+++ Text block

ANYWAY. We have more cute moments with the babies:
One of them stirred beneath my hand. And almost instantly, the other one did as well. Some form of communication? They were children of the same birth…who could say what the strength of their link would be?
“Mujhar,” I whispered to the one Serri had named the firstborn. “Such a heavy title for such a little boy.”
Face down, he turned his head even as his brother did. They opened their eyes and peered at one another uncertainly, as if to make sure the other one was present. And I saw, looking at their eyes, why my father had said one could tell them apart already. The older, Brennan, had the brass-brown eyes that would turn Cheysuli yellow. Hart, the younger, had eyes the color of the sky on a summer day. Very like my own.
It will be interesting to read Pride of Princes again, because I don't remember a twin bond really coming up. Brennan and Hart get along reasonably well, but I don't remember any sort of empathic womb-shared communication. We'll see though. I do forget details.
Anyway, this nice moment is interrupted by Gisella:
She stood in the open doorway and stared at me sorrowfully. “You went away from me,” she accused. “On our wedding night.”
I felt a vague sense of guilt; aye, I had left her on our wedding night, when a man and woman should spend the time together. Even heavy with the babies, she was due common courtesy from her husband.
And then the guilt evaporated; what I felt was anger. Anger and helplessness, because she was no more responsible for her actions than were our two small sons, soiling nightwrappings in their sleep.
“I went away,” I told her, “because I had to go.”
Gisella, of course, doesn't understand this. She just repeats that he went away from her, like a "heartbroken child". Then she immediately brightens.
But her face brightened abruptly. “Have you seen my babies? Have you seen my sons?”
“Our sons, Gisella,” I said gently, even as she hastened across the floor to bend over the cradle. “They are mine as well as yours.”
“Babies,” she whispered, and reached down to tuck the coverlet more closely around their bodies.
Poor Gisella. That said, and this might be an incredibly ableist question but...are you guys sure you should be leaving the children alone with her?
Niall tries to ask her about when Alaric had him light the beacon fire. Gisella is first uncomprehending, of course, then she gets upset. She accuses him of thinking of "her" instead of Gisella. She's teary-eyed, grabbing at her hair.
“Did you know?” I asked her. “Did you know what lighting the fire would begin?”
“I wanted you for me!”
“By the gods, Gisella, did you know what it would begin?”
She pressed the braid against her mouth and I saw the white teeth bite in. Gods, how she trembled. “It was so pretty,” she whispered over the shining hair. “The fire was so bright…it lit up the dragon’s smile, and I could see all his teeth.”
“Do you know what you have done?”
“But it was pretty, Niall!” Suddenly she was angry. She jerked the braid from her mouth. “I like to see pretty things. I want to see pretty things.”
I caught her arms before she could finish. “Do you know what you have done?”
“Aye!” she shouted back. “I have borne you boys—the Lion is secure!”
I think the answer is yes, actually. I think she did know that Deirdre would die from these actions. "I wanted you for me!" is pretty clear. That said, does she understand the broader implications? Does she care?
But she's right. She gave birth to two healthy sons at one time. And in this fucked up feudal, misogynistic society, that's her worth right there. Aislinn, dignified and sane, only managed one.

++++++
+++ Given records

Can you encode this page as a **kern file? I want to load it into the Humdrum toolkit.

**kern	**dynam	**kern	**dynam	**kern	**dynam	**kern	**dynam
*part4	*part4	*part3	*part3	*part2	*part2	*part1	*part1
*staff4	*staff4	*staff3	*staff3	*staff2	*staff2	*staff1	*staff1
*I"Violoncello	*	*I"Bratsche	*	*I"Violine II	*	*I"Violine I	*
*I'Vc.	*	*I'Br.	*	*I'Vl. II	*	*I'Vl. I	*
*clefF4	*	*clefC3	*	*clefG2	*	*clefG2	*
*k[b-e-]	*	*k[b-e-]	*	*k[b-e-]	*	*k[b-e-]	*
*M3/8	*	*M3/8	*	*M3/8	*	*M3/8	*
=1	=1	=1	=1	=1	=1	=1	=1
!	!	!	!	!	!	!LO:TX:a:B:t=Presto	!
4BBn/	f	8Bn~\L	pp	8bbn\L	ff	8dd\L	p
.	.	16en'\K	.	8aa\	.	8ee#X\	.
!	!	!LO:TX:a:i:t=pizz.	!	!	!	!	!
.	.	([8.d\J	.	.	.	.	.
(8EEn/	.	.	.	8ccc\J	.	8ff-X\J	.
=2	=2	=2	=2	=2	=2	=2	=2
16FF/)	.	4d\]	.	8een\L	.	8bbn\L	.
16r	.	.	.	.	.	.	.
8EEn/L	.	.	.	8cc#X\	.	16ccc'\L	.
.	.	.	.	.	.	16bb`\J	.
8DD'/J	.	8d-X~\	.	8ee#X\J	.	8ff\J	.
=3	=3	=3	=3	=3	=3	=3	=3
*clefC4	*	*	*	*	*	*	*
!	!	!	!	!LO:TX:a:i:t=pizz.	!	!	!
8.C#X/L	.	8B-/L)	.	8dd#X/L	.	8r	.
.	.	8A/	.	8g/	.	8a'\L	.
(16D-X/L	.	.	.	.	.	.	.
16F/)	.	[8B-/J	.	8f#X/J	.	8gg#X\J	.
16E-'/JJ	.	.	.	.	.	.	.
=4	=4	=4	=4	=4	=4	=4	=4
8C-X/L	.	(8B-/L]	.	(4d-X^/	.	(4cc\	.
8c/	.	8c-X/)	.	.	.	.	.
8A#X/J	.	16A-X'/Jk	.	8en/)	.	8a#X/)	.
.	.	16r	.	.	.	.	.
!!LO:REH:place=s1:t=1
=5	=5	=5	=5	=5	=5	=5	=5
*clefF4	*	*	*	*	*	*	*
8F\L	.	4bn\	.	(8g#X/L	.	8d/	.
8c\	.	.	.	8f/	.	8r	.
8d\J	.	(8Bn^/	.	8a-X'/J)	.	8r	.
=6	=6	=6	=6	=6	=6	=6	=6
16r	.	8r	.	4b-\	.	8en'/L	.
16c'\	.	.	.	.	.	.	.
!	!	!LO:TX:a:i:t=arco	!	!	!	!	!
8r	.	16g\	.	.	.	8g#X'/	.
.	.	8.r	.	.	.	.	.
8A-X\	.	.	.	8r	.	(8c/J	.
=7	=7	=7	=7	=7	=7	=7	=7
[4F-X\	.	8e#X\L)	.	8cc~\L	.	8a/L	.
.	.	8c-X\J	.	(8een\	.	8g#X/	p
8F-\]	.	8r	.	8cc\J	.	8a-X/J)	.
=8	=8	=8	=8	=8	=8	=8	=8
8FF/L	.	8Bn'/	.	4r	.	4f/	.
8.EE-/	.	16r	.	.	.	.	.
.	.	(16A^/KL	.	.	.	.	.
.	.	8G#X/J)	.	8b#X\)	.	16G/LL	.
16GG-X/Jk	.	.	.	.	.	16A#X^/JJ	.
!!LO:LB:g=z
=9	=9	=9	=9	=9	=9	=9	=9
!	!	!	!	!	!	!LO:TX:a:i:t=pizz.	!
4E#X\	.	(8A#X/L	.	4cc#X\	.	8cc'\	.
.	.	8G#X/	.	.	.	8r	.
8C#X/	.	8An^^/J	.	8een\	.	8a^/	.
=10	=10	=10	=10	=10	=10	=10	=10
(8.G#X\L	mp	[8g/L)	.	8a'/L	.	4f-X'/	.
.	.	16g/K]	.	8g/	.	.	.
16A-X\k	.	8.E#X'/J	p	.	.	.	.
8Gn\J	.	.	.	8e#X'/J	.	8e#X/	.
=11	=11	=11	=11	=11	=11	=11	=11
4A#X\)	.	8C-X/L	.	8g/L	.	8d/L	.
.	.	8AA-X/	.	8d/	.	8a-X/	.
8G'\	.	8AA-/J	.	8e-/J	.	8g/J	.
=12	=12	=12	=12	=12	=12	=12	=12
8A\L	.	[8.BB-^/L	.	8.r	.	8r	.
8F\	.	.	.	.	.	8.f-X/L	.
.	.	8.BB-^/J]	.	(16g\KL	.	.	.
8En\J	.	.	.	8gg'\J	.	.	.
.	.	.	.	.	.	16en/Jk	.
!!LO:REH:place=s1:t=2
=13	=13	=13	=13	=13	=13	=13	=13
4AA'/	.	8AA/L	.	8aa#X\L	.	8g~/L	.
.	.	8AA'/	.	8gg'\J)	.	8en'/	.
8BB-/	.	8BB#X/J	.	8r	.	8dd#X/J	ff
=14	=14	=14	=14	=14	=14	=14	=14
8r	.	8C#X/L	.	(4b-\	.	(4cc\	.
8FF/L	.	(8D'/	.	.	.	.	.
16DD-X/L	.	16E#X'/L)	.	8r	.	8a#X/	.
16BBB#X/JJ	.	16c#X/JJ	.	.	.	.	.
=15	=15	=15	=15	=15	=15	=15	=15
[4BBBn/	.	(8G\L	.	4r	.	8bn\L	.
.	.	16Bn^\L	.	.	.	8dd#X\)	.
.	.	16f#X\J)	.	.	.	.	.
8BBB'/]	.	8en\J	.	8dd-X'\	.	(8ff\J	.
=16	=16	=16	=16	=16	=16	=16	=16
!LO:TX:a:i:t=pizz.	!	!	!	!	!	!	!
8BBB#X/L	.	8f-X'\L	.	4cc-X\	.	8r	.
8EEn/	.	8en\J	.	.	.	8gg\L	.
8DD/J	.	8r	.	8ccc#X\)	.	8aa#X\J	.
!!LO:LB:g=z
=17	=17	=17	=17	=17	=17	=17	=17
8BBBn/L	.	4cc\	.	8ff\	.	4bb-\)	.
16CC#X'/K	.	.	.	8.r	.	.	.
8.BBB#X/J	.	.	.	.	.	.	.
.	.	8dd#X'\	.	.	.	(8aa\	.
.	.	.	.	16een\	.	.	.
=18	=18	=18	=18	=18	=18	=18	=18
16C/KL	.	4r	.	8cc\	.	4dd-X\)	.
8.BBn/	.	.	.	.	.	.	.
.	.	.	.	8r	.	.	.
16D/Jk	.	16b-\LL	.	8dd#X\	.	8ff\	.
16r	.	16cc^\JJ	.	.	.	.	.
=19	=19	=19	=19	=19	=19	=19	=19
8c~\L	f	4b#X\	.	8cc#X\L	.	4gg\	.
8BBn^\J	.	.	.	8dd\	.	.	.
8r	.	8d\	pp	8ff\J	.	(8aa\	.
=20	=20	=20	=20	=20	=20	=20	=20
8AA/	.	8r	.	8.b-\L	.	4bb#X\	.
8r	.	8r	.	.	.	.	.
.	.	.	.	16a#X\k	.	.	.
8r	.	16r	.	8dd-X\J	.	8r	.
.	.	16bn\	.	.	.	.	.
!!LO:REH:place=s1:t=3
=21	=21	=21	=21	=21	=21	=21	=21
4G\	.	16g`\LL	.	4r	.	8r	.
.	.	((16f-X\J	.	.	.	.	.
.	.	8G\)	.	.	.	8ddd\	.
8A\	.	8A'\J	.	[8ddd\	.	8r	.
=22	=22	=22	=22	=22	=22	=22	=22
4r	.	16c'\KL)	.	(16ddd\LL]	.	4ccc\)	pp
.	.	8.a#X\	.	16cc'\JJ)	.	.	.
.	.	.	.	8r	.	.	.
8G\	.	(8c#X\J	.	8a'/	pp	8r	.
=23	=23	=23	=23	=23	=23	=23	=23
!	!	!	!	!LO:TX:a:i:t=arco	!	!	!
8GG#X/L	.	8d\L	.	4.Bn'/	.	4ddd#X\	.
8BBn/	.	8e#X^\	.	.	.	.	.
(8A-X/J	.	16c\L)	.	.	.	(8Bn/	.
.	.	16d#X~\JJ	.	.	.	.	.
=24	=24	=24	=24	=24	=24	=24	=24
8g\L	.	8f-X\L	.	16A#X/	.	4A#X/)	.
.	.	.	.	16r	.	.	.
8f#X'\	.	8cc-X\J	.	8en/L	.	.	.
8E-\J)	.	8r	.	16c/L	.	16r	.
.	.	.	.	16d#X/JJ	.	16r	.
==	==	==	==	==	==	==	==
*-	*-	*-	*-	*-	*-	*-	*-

++++++

- _List of tasks_
• a. Duplicate the passage from the recap of Niall and Gisella from "She pressed the" to "Does she care?".
• b. In the recap of Niall and Gisella, what eye color does Brennan have?
• c. Resume the recap of Niall and Gisella from its final sentence.

- _Answers below_
• a.
She pressed the braid against her mouth and I saw the white teeth bite in. Gods, how she trembled. “It was so pretty,” she whispered over the shining hair. “The fire was so bright…it lit up the dragon’s smile, and I could see all his teeth.”
“Do you know what you have done?”
“But it was pretty, Niall!” Suddenly she was angry. She jerked the braid from her mouth. “I like to see pretty things. I want to see pretty things.”
I caught her arms before she could finish. “Do you know what you have done?”
“Aye!” she shouted back. “I have borne you boys—the Lion is secure!”
I think the answer is yes, actually. I think she did know that Deirdre would die from these actions. "I wanted you for me!" is pretty clear. That said, does she understand the broader implications? Does she care?

• b. Brass-brown eyes that would turn Cheysuli yellow.

• c.
In that moment, looking at her, I knew a futile anger of the sort that might drive me to murder. What would it take to place my hands around her throat and squeeze, shutting off her breath forever? She was responsible for altering my consciousness, for making me a man with no wits or will…a man capable of giving the woman he loves over to the hands of an assassin. And yet I knew Gisella could not be held accountable. Not—entirely.
All the anger spilled out of my body. Deep despair was left in its place. “Oh—gods—Gisella…will you never understand?” I turned from her and locked my hands onto the side of the cradle, staring blindly at my sons. “You will never understand.”
Niall's a victim whose primary tormentor is a victim herself. It's a mess of a situation. Gisella, on the other hand, ignores him entirely. The babies are crying. She tends to them, and per Niall, she's careful and solicitous. Very concerned for their welfare.
Maybe I'm wrong to be concerned. But I remember her line about the dead pets.
Niall flees the room to angst. He thinks about his captivity in Erinn, when all the "eagles" were alive. He's interrupted by Aislinn. She asks why he's in pain.
He tells her and says that he wishes he'd listened to her when she'd given him the chance to stop the wedding. Aislinn understands though, Donal had filled her in on his lir and the fact that Gisella had him ensorceled. Well, I'm glad that he understands that, but I could have done with less victim blaming in their last scene together.
But, hey, Niall's an adult now. Lir and all. So he decides to take the opportunity to clear the air with her. And hey, the castle is populated now!
I escorted her to her favorite private solar, a round room in one of the corner towers of the palace, with wide, glassy casements and whitewashed walls. She had six women to attend her whenever she desired it; three were in the solar now, but before I could request privacy my mother asked them to leave. And so we were left alone, save for Serri, and I found myself suddenly reticent to speak of the thing at all.
If you recall, one of my many many complaints in Legacy of the Sword was that there were no servants, nurses, or otherwise for Aislinn. I'm glad Roberson finally remembered that castles have a fucking staff.
But Niall has something to say. And he does.
“I am not Carillon.”
I saw a mixture of emotions in her face: astonishment, perplexity, a trace of apprehension. As if she began to understand precisely what I meant to say. “Niall—”
“And if you mean to tell me so emphatically that of course I am not, I wish you would gainsay it. Mother—” I stopped. “Jehana, too many times in the past you have made me to feel inferior. You did not mean it, I know. If anything, you meant to bolster what manhood I claim by comparing me to him, but it has always made me feel the reverse. Incapable. Incompetent. A shadow of the man your father was.” I spread my hands. “I have his height, his weight, his color—certainly a legacy I might respect…were I allowed to respect myself.”
This is a painful conversation, of course. But it's a necessary one.
Niall tells her that Carillon was flawed, as any man is, and that he needs to be himself, rather than buried under the weight of his grandfather's legend.
Aislinn asks if she's done that to him. He says she didn't mean to, but yes. Aislinn, not being Donal, actually gets to acknowledge her mistakes. She explains how important Carillon was to her, how he was basically her world for her whole life and then he was gone. She admits that she can't, and shouldn't expect Niall to mimic Carillon.
“It is difficult for a woman with only one child not to try to shape the clay precisely as she wishes. And more difficult yet to realize the clay may prefer to shape itself.”
“Well, I think the clay is unfired.” I smiled, shrugging. “Who can say what I will become?”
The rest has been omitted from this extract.